Let $\mathbb{Z}[x]$ be a ring of polynomials with integer coefficients, $(x)$ be an ideal generated by $x$.
Show that $\mathbb{Z}[x]/_{(x)}$ is isomorphic to $\mathbb{Z}$.
My attempt:
For each polynomial $$z(x) = a_nx^n + \ …\ +a_1x + a_0$$
We have
$$z(x) = x\cdot(a_nx^{n-1}+ \ … \ +a_1)\ + a_0$$.
Hence if we define $\Phi : \mathbb{Z}[x]/_{(x)} \rightarrow \mathbb{Z}$ as:
$$\Phi(a_nx^n +\ … \ +a_1x + a_0 +(x)) =\Phi((a_nx^{n-1} +\ … \ +a_1)x + a_0 +(x)) = \Phi(a_0 + (x)) = a_0$$.
My first question is about notation and equivalence class. How do I write that two polynomials $w(x), z(x)$ are equivalent if their $a_0, b_0$ coefficients are equal?
I will try to show that such $\Phi$ is homomorphism.
For two polynomials $z(x), w(x)$ with coefficients $a_i, b_i$ respectively we have:
$\Phi((z+(x)) + (w+(x))) = \Phi((z+w)+(x)) = \Phi((a_0+b_0)+(x)) = a_0 + b_0 = \Phi(z+(x)) + \Phi(w+(x))$.
And from now I have trouble to show that there is unique element in $\mathbb{Z}[x]/_{(x)}$ that corresponds to an element of $\mathbb{Z}$.
Can it be fixed? My main concern is how to properly write the equivalence relation and how do I proceed with my proof further. Would be grateful for any hints.
Edit:
I will try the other way around.
Define $$\psi : \mathbb{Z} \rightarrow \mathbb{Z}[x]/_{(x)}$$ as follows
$$\psi(a) = a + (x)$$
Showing that $\psi$ is homomorphism
$$\psi(a) + \psi(b) = (a+(x)) + (b+(x)) = (a+b) + (x) = \psi(a+b)$$
Suppose that $\psi(a) = \psi(b)$
We have
$$a + (x) = b + (x)$$
Which leads to $(a-b) \in (x)$ how do I conclude that $a-b = 0$? Since I am missing something.

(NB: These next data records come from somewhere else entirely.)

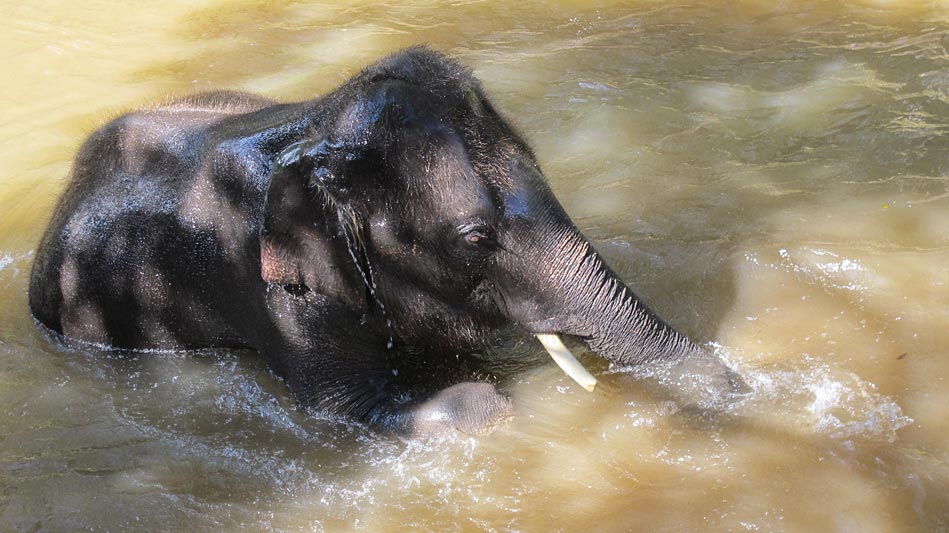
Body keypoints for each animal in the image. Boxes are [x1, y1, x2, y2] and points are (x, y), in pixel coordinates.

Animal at [29, 45, 744, 436]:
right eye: (476, 238)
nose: (737, 387)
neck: (319, 130)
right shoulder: (280, 295)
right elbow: (348, 405)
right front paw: (491, 399)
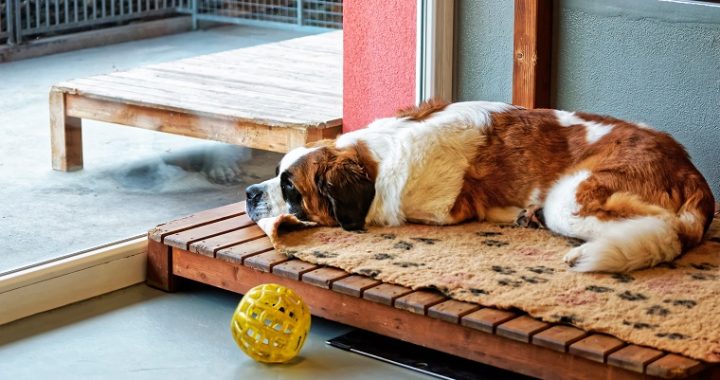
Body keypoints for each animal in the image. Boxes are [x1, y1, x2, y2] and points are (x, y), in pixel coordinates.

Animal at [246, 100, 716, 274]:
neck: (374, 162)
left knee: (664, 232)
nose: (250, 194)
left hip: (570, 196)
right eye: (275, 173)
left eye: (290, 188)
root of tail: (691, 169)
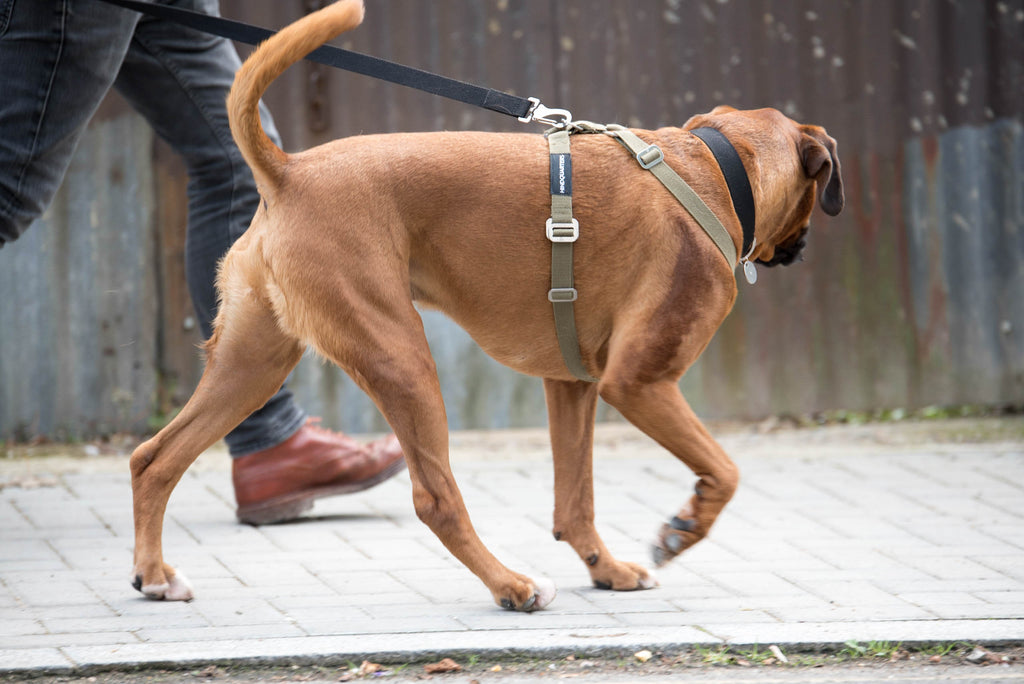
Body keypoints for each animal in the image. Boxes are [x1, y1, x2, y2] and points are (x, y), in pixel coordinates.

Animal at [128, 0, 843, 610]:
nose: (805, 246)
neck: (716, 168)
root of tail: (290, 172)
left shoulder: (573, 387)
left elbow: (574, 503)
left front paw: (607, 570)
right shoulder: (639, 383)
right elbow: (724, 471)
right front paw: (682, 529)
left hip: (252, 365)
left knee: (154, 458)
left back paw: (155, 575)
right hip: (401, 358)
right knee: (435, 497)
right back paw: (512, 586)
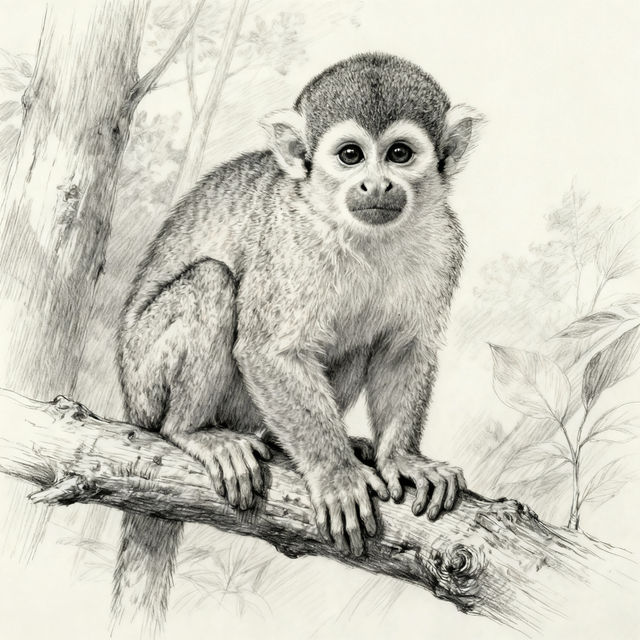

Moreover, I am struggling with showing that for every element in quotient space there is some number in $\mathbb{Z}$.
Any hints?
Best Answer
Comment on your attempt:
You may find it easier (see "alternate method" below) to try to define the homomorphism the other way around -- from $\mathbb{Z}$ to $\mathbb{Z}[x] / (x)$. The problem is that the way you are doing, it is kind of confusing to work with $\Phi$ because it really is a function on equivalence classes. It can be done, but requires that you show $\Phi$ is first well-defined. Normally you would do this the following way:
First define $\Phi$ on a particular element, not on equivalence classes (i.e. define $\Phi(a_0 + a_1 x + \cdots + a_n x^n) := a_0$)
Next show this is a well-defined operation on equivalence classes -- to do this you should consider two equivalent polynomials in $\mathbb{Z}[x] / (x)$, and show that $\Phi$ is the same on those two polynomials.
Once you have that $\Phi$ is well defined, the rest of the proof is easier: any time you want to evaluate $\Phi$, it is enough to evaluate it on some member of the equivalence class, so you don't have to worry about having "$+ (x)$" everywhere in your proof.
Alternate method
Alternatively instead of $\Phi$ you can try defining
$$ \psi: \mathbb{Z} \to \mathbb{Z} [x] / (x). $$
Then you don't have to show $\psi$ is well-defined. Instead, you just have to show that
It is a homomorphism
It is one-to-one: this amounts to showing that if $\psi(a)$ and $\psi(b)$ are equivalent (differ by something in $(x)$), then $a = b$.
It is onto: this amounts to fixing some polynomial $a_0 + a_1 x + \cdots + a_n x^n$, and showing it is equivalent to something that $\psi$ produces as output.